L’AQUILA – La Regione affidi commesse alla società di sua proprietà, Abruzzo Engineering. È questo l’appello lanciato dai vertici dell’azienda e dal collegio dei liquidatori nel corso di una conferenza stampa, alla luce della sentenza del Tar dell’Aquila della scorsa settimana che ne ha riconosciuto la natura ‘in house’. Anche i sindacati, in una conferenza stampa a Pescara hanno invitato la Regione a muoversi in tal senso.

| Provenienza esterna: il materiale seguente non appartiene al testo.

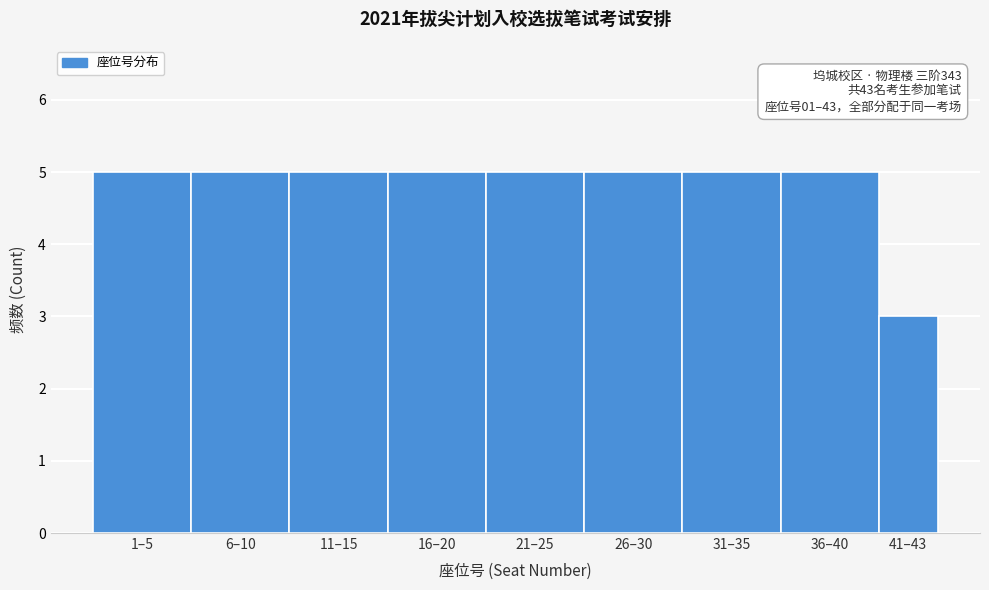

Reading left to right, transcribe all the data shown in this chart.

1–5=5	6–10=5	11–15=5	16–20=5	21–25=5	26–30=5	31–35=5	36–40=5	41–43=3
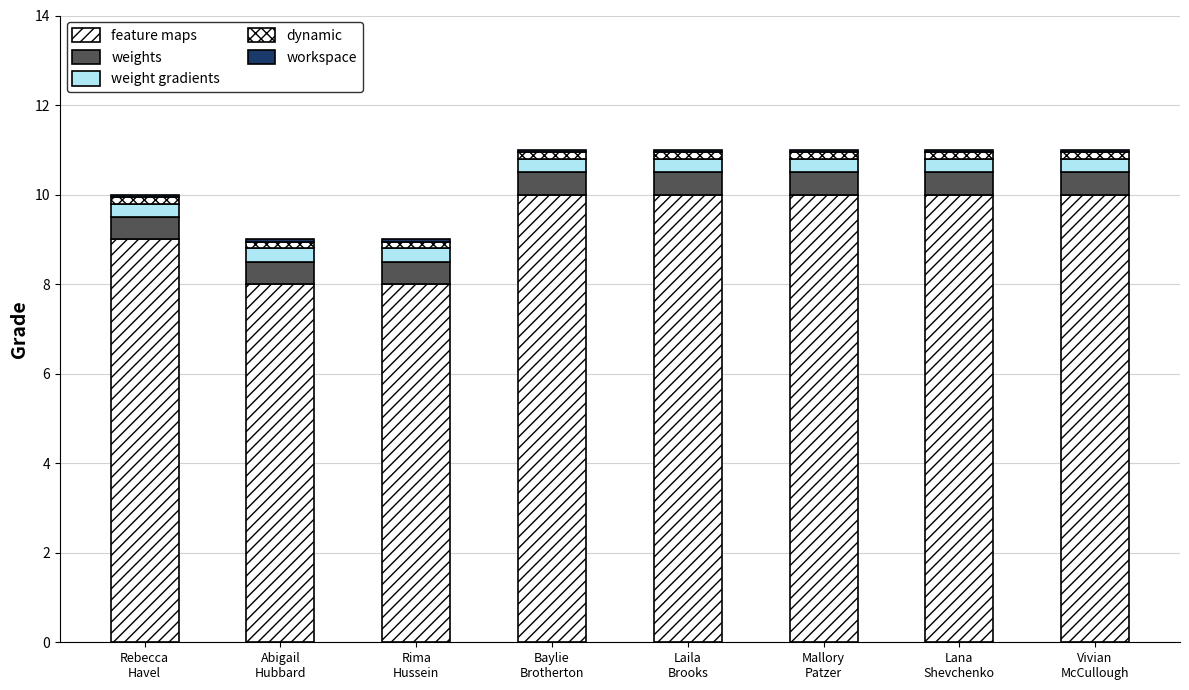

At Lana
Shevchenko, list the series in order from largest to smallest.

feature maps, weights, weight gradients, dynamic, workspace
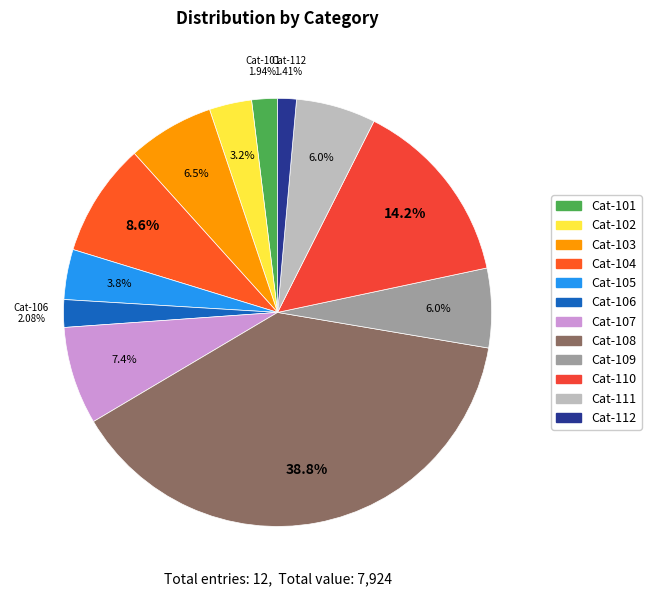

Rank the categories by value from lowest to highest.

112, 101, 106, 102, 105, 109, 111, 103, 107, 104, 110, 108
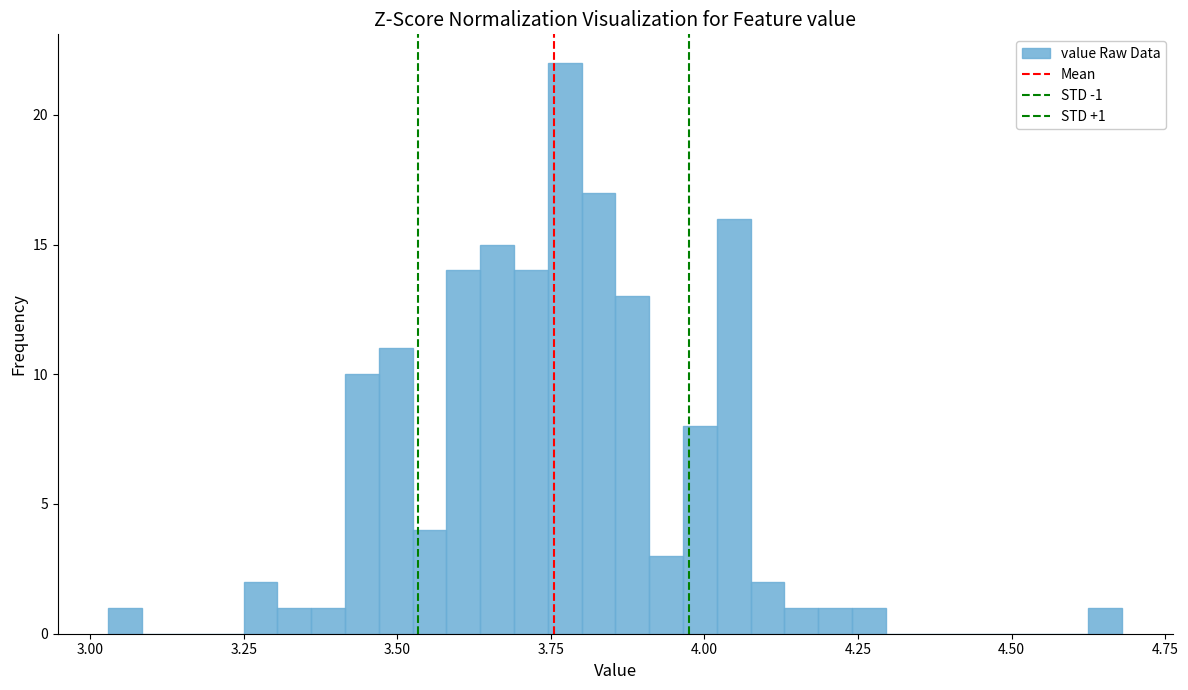

Read against the x-axis, roughly where is the centre of the tallest bar?

3.75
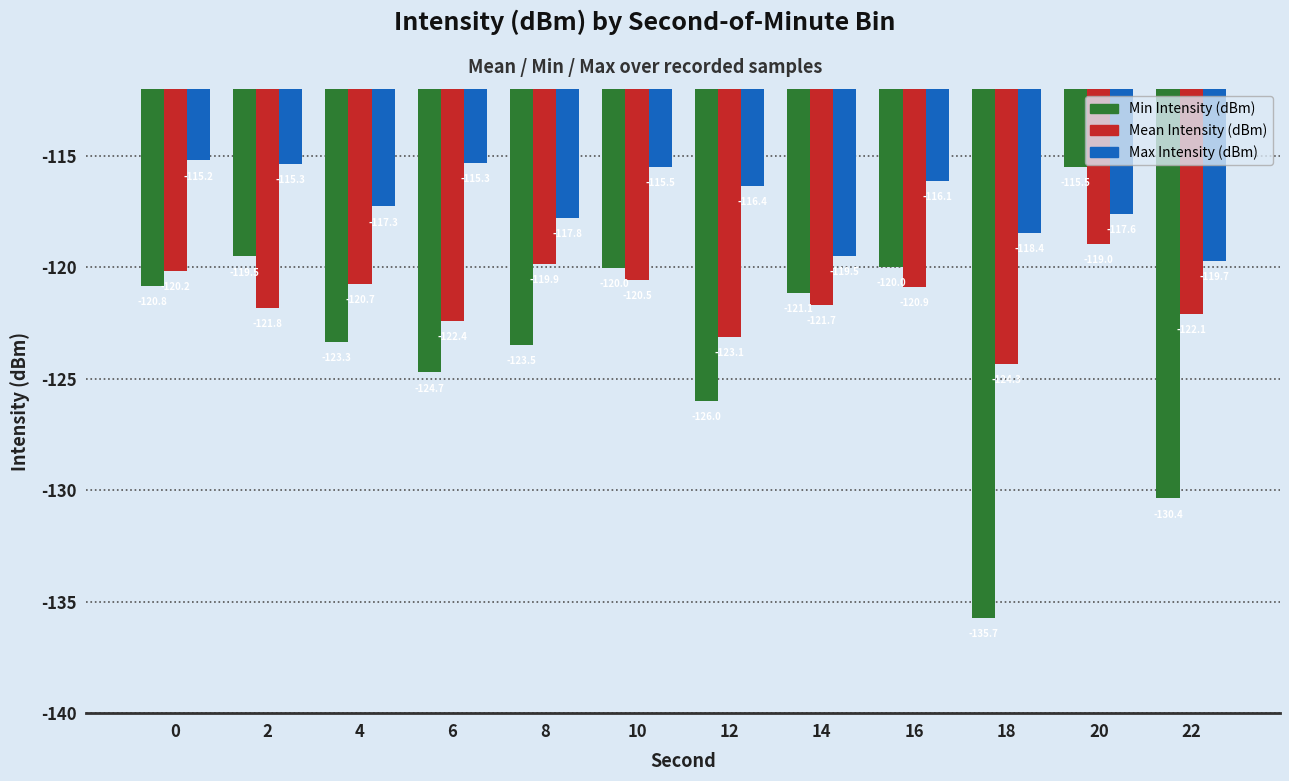

Rank the categories by Mean Intensity (dBm) value from lowest to highest.

18, 12, 6, 22, 2, 14, 16, 4, 10, 0, 8, 20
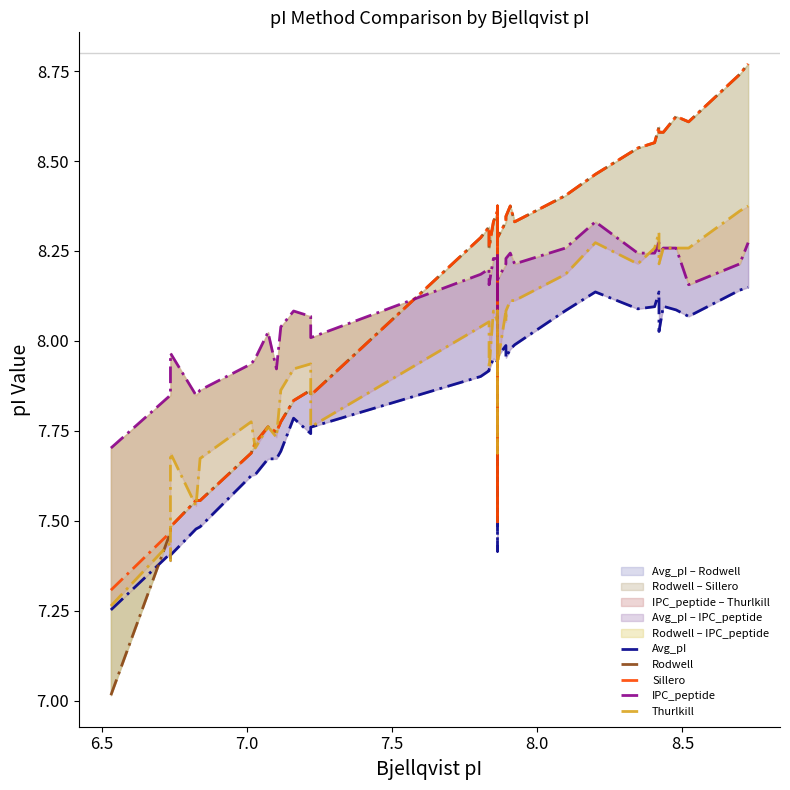

Does the chart have visible grid lines?

No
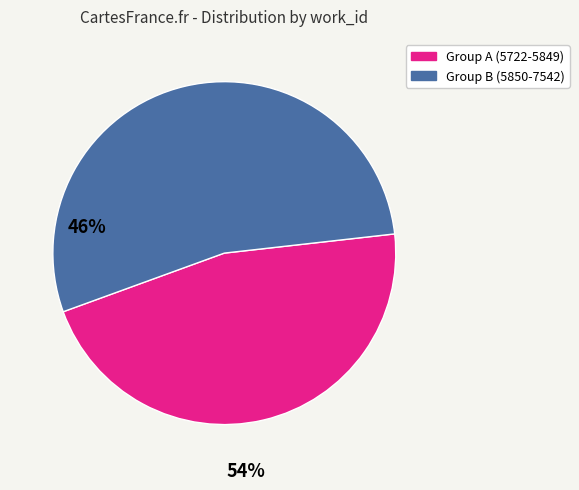

Is there any slice that represents more than half of the pie?

Yes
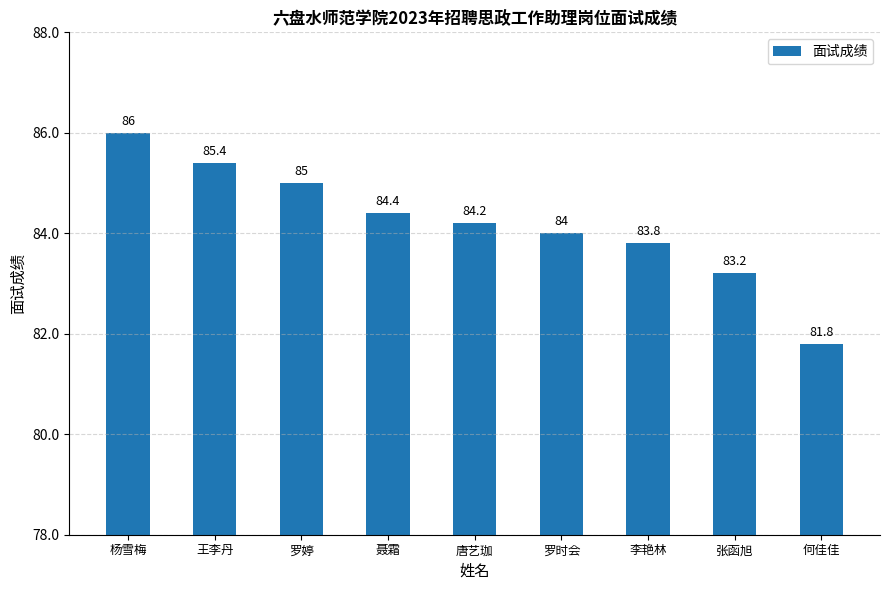

Which category has the lowest value across all series?

何佳佳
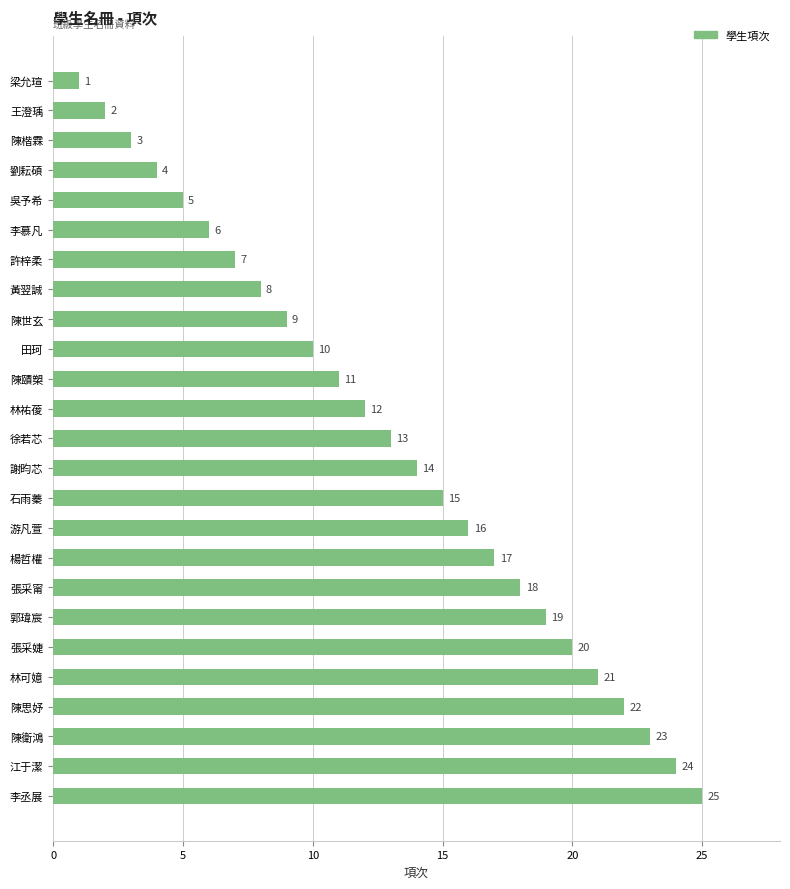

What is the greatest value displayed?

25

“Il ricorso vinto – ha spiegato il presidente Ae, Francesco Carli – è molto importante soprattutto per il chiarimento che viene fornito in via definitiva su una questione dibattuta da anni”.
La società, il cui pacchetto societario è al 60% di proprietà della Regione, 30% Selex Management e 10% Provincia dell’Aquila, può ricevere, secondo il Tar, commesse nonostante la liquidazione decisa a dicembre dall’assemblea dei soci.
“Abruzzo Engineering possiede dei diritti speciali ed esclusivi in determinate materie – ha spiegato Carli – e in virtù di questi deve ricevere degli affidamenti dalla Regione. Negli ultimi 24-36 mesi, invece, è stata messa costantemente in discussione la natura giuridica della società”.
Abruzzo Engineering può contare su circa 194 dipendenti, di cui oltre un centinaio sono occupati presso gli uffici tecnici e del Genio civile della Provincia e del Comune dell’Aquila nell’ambito dei processi di ricostruzione.
CGIL: “REGIONE AFFIDI COMMESSE A AE”
PESCARA – Dopo la sentenza del Tar sulla natura in house di Abruzzo Engineering, la Filcams Cgil lancia un appello alla Regione, e in particolare al presidente Gianni Chiodi, affinché affidi i lavori a questa società e conceda un incontro ai sindacati.
“Il pronunciamento del Tribunale amministrativo – ha detto Luca Ondifero – è in contrapposizione con quanto Chiodi ci ha detto da un anno e mezzo a questa parte, ritardando sempre l’affidamento dei lavori. E se oggi 120 dei 194 addetti stanno lavorando è perché a dicembre il sindaco dell’Aquila e la Provincia hanno trovato il modo e i fondi per occuparli fino a giugno 2011. Questa sentenza dovrà servire a chiarire quali sono le intenzioni di Chiodi, facendogli affidare i lavori a AE, dando un’occupazione dignitosa a queste persone e consentendo di uscire dalla cassa integrazione”.
“Il presidente Chiodi – ha aggiunto Emilio Speca, anche lui Filcams – parla di AE come di un carrozzone contrassegnato dal clientelismo e questo è vergognoso. Non è detto che i lavoratori non ricorrano a una diffida. Lì – ha commentato – ci sono importanti professionalità che potrebbero essere usati. Noi, insieme agli altri sindacati, chiediamo un incontro. In quella sede ognuno si assuma le proprie responsabilità. Se poi c’è un debito ci si dica da dove arriva”.
Sempre Speca ha fatto notare che “con i soldi della ricostruzione si fa creando il fondo per la liquidazione, che fino ad oggi la Regione non aveva creato”.